И первое искушение уготовано было мне, и глаза мои, повинуясь приказу, блестели, и панически острый взгляд блуждал среди мрачных теснин, и дымные факелы озаряли утесы оловянным мерцанием, и бросали на жесткие щеки каждого из поверженных ангелов тьму фиолетовых бликов, и громко слышна стала музыка сфер, и первой явилась дива...
3
Милиция ехала долго – верхом ездить она не умела. Да и лошади пали – в год великого перелома. Ребер.
Она – это тысячеглавая гидра без ног, без сердца, без сострадания. Она в числе семи человек с ружьем приехала на козле – знаменитой в совдепии автомашине ГАЗ-69. Колеса которой, как всегда, восьмерили и крутились в разные стороны.
Старший – старлей, соскочив, что-то нечленораздельно рявкнул перед массивной дверью, и шестеро остальных, как обычно – шестерок, бросились врассыпную. Сделав вид, что они оцепили в злом преступлении подозреваемый особняк, четверо из шестерки лягавых постепенно стали сжимать кольцо. Гранаты-лимонки в правой руке – у каждого по две штуки. По рыку-команде старлея – дружно и разом выдернув чеку, чекисты буду отныне их называть собственным именем – пугающе, но не страшно забросали звенящие окна взрывчаткой и под грохот хлопуш ворвались со всех четырех сторон – со всех ног – в переполошенное здание: абсолютно пустое.

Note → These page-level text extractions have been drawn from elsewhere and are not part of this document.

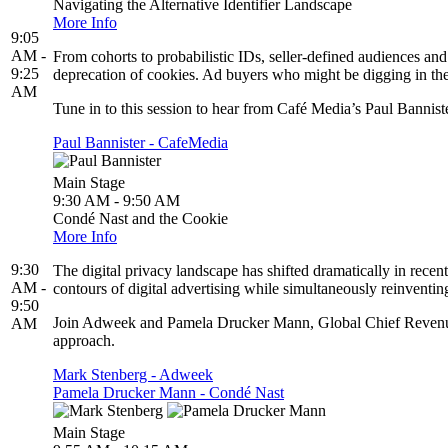
Navigating the Alternative Identifier Landscape
More Info
9:05
AM -
From cohorts to probabilistic IDs, seller-defined audiences a
9:25
deprecation of cookies. Ad buyers who might be digging in their
AM
Tune in to this session to hear from Café Media’s Paul Bannister,
Paul Bannister - CafeMedia
Main Stage
9:30 AM - 9:50 AM
Condé Nast and the Cookie
More Info
9:30
The digital privacy landscape has shifted dramatically in rece
AM -
contours of digital advertising while simultaneously reinventing
9:50
Join Adweek and Pamela Drucker Mann, Global Chief Revenue O
AM
approach.
Mark Stenberg - Adweek
Pamela Drucker Mann - Condé Nast
Main Stage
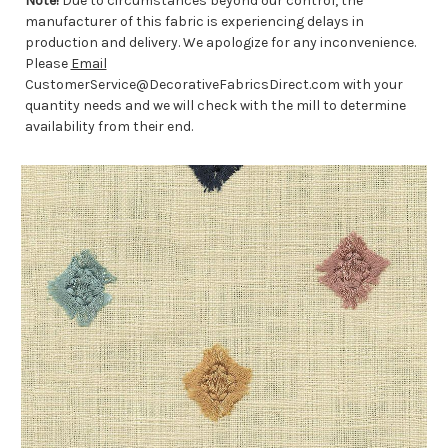
Note!
Due to circumstances beyond our control, the
manufacturer of this fabric is experiencing delays in
production and delivery. We apologize for any inconvenience.
Please
Email
CustomerService@DecorativeFabricsDirect.com with your
quantity needs and we will check with the mill to determine
availability from their end.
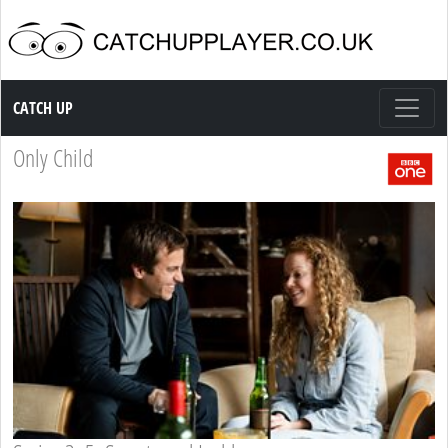
Catch up TV
CATCH UP
Only Child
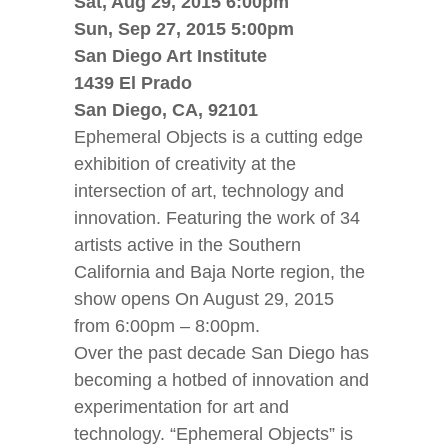
Sat, Aug 29, 2015 6:00pm
Sun, Sep 27, 2015 5:00pm
San Diego Art Institute
1439 El Prado
San Diego, CA, 92101
Ephemeral Objects is a cutting edge
exhibition of creativity at the
intersection of art, technology and
innovation. Featuring the work of 34
artists active in the Southern
California and Baja Norte region, the
show opens On August 29, 2015
from 6:00pm – 8:00pm.
Over the past decade San Diego has
becoming a hotbed of innovation and
experimentation for art and
technology. “Ephemeral Objects” is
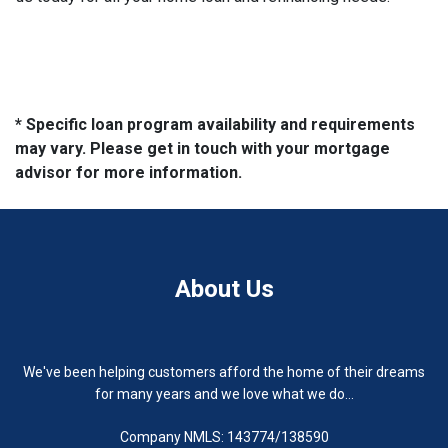
* Specific loan program availability and requirements
may vary. Please get in touch with your mortgage
advisor for more information.
About Us
We've been helping customers afford the home of their dreams
for many years and we love what we do...
Company NMLS: 143774/138590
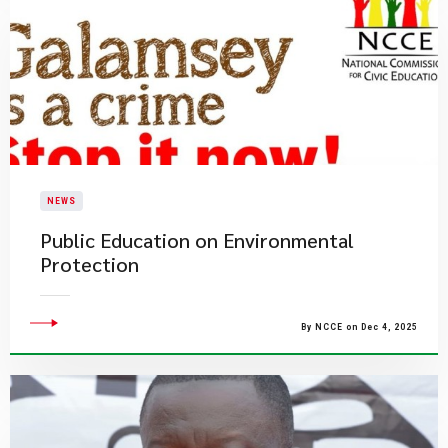
NEWS
​Public Education on Environmental
Protection​
By NCCE on Dec 4, 2025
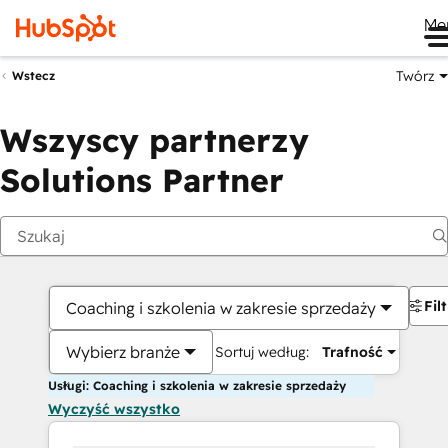
Me
Twórz
Wstecz
Wszyscy partnerzy
Solutions Partner
Fil
Coaching i szkolenia w zakresie sprzedaży
Wybierz branże
Sortuj według:
Trafność
Usługi: Coaching i szkolenia w zakresie sprzedaży
Wyczyść wszystko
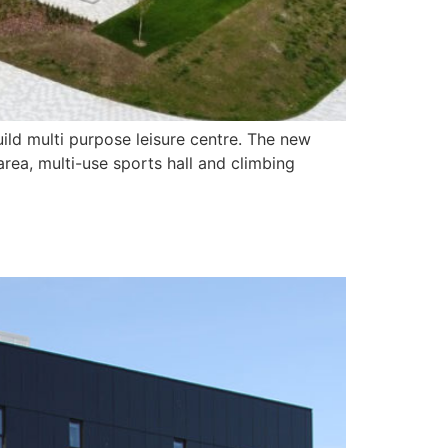
ild multi purpose leisure centre. The new
rea, multi-use sports hall and climbing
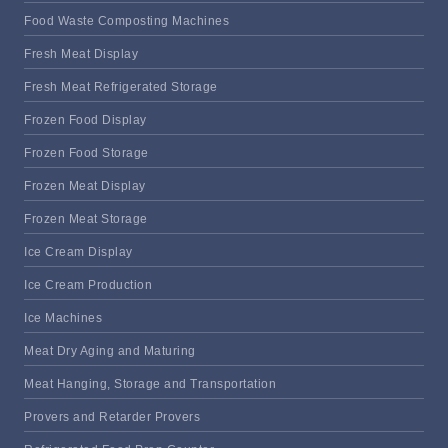
Food Waste Composting Machines
Fresh Meat Display
Fresh Meat Refrigerated Storage
Frozen Food Display
Frozen Food Storage
Frozen Meat Display
Frozen Meat Storage
Ice Cream Display
Ice Cream Production
Ice Machines
Meat Dry Aging and Maturing
Meat Hanging, Storage and Transportation
Provers and Retarder Provers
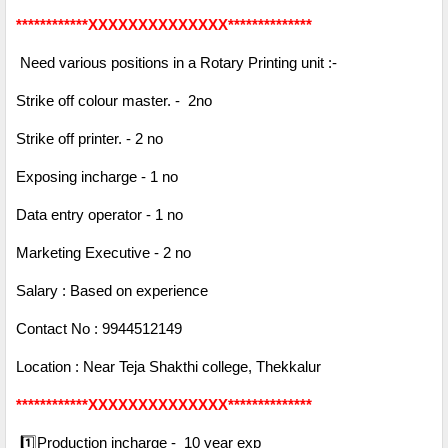
************XXXXXXXXXXXXXX**************
Need various positions in a Rotary Printing unit :-
Strike off colour master. - 2no
Strike off printer. - 2 no
Exposing incharge - 1 no
Data entry operator - 1 no
Marketing Executive - 2 no
Salary : Based on experience
Contact No : 9944512149
Location : Near Teja Shakthi college, Thekkalur
************XXXXXXXXXXXXXX**************
1️⃣Production incharge - 10 year exp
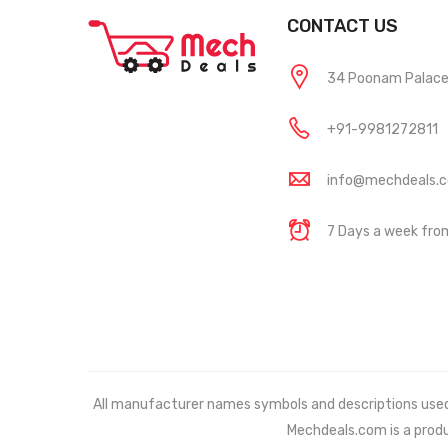
CONTACT US
34 Poonam Palace, 
+91-9981272811
info@mechdeals.
7 Days a week fr
All manufacturer names symbols and descriptions used in
Mechdeals.com
is a prod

– Абсолютно пустое! – самый грамотный, с неполным трехклассным образованием чекист доложил по уставу старлею. Какой, все еще опасаясь оружья и зверства бандитов, мялся на улице: жался к козлу. Другой, безголовый, но порасторопней чекист опрометчиво вынес на блюде голову Дмитрия Шостаковича.
– Верни взад! – не вынес дикого зрелища старший страшный во гневе – начальник и, выхватив блюдо, бросился в распахнутый изнутри особняк.